Mixing talk of religion and politics, (both as a healthy point of discussion and as a wedge tool for scoring points), is not new in America. Both of our current candidates and both parties would like to vaguely say, "I'm for God." They would also like to avoid religious liberty as a campaign issue, because that requires some real skill and nuance to parse through. But, religious liberty is an issue in this campaign and everyone knows what side fares worse on that one.
So far, the Obama has some major dings on his record in how he wants to set policy to limit the autonomy of both religious organizations and religious individuals:
  • HHS Mandate: Probably the boldest effort to squelch religious freedom and force people to violate the tenants of their religion that our country has ever seen. That is not hyperbole. The guy wants to force Catholics to fund abortion, contraception and sterilization.
  • Hosanna Tabor vs EEOC: The Administration tried to dictate who a religious organization can appoint as ministers. They were quickly and firmly swatted down 9-0 by the Supreme Court
  • Assist in Migration and Refugee Services: Catholics need not apply. 

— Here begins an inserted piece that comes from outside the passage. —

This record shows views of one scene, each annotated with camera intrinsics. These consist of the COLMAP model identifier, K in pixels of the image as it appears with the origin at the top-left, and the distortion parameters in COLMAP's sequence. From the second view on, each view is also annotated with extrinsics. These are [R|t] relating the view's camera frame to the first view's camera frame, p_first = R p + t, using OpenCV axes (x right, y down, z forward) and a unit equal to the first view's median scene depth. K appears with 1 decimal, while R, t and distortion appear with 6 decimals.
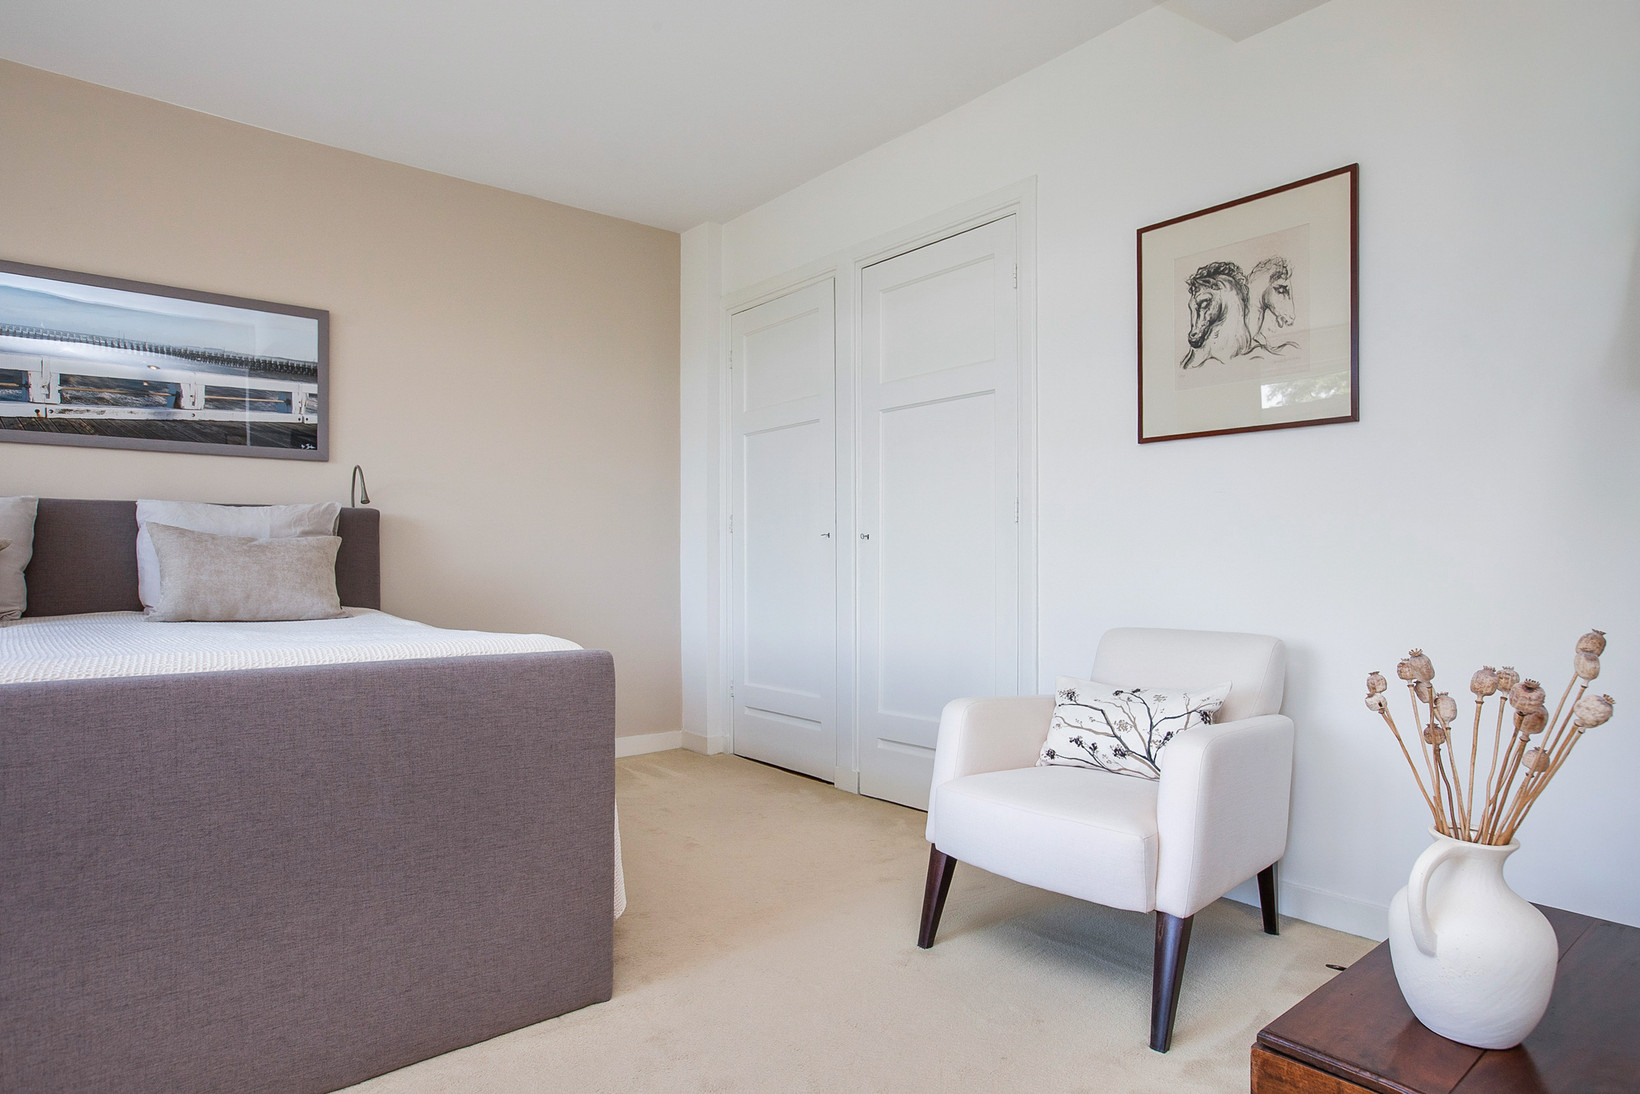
lens RADIAL K [[936.7, 0, 818.5], [0, 936.7, 556.9], [0, 0, 1]] dist [-0.002868, 0.015858]
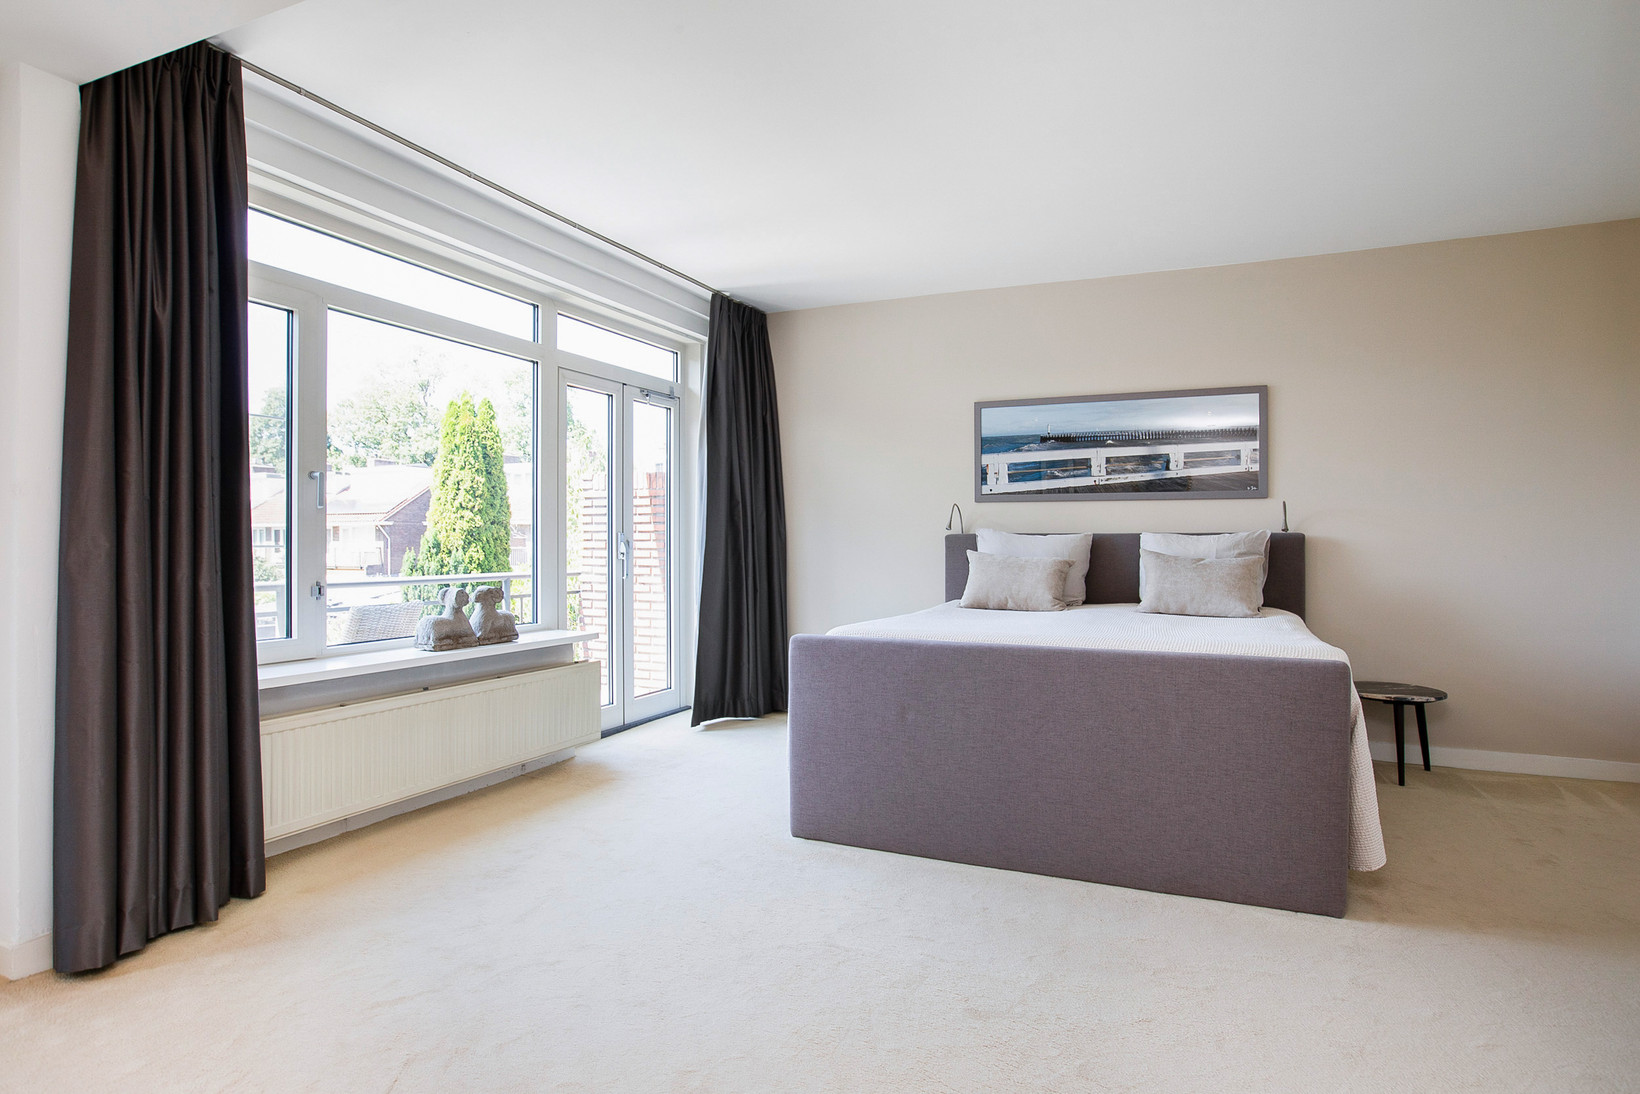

Folks, you really should go back and re-read Kennedy's 1960 campaign speech to the Greater Houston Ministerial Association. I think it has some flaws in what it asserts as a solution to the dilema of the elected representative, (Catholic or otherwise), resolving conflicts between public interest and personal conscience. However, I think it is extremely helpful in gaining insight into the nature of religious and political discourse in America and it very accurately frames the strengths and weakness of our dialogue. That's not going to get Turley to see Romney in a necessarily more compelling light, (that's not the point), but it should calm down his fears that Romney is going to incite a US version of Middle Easetern rioting.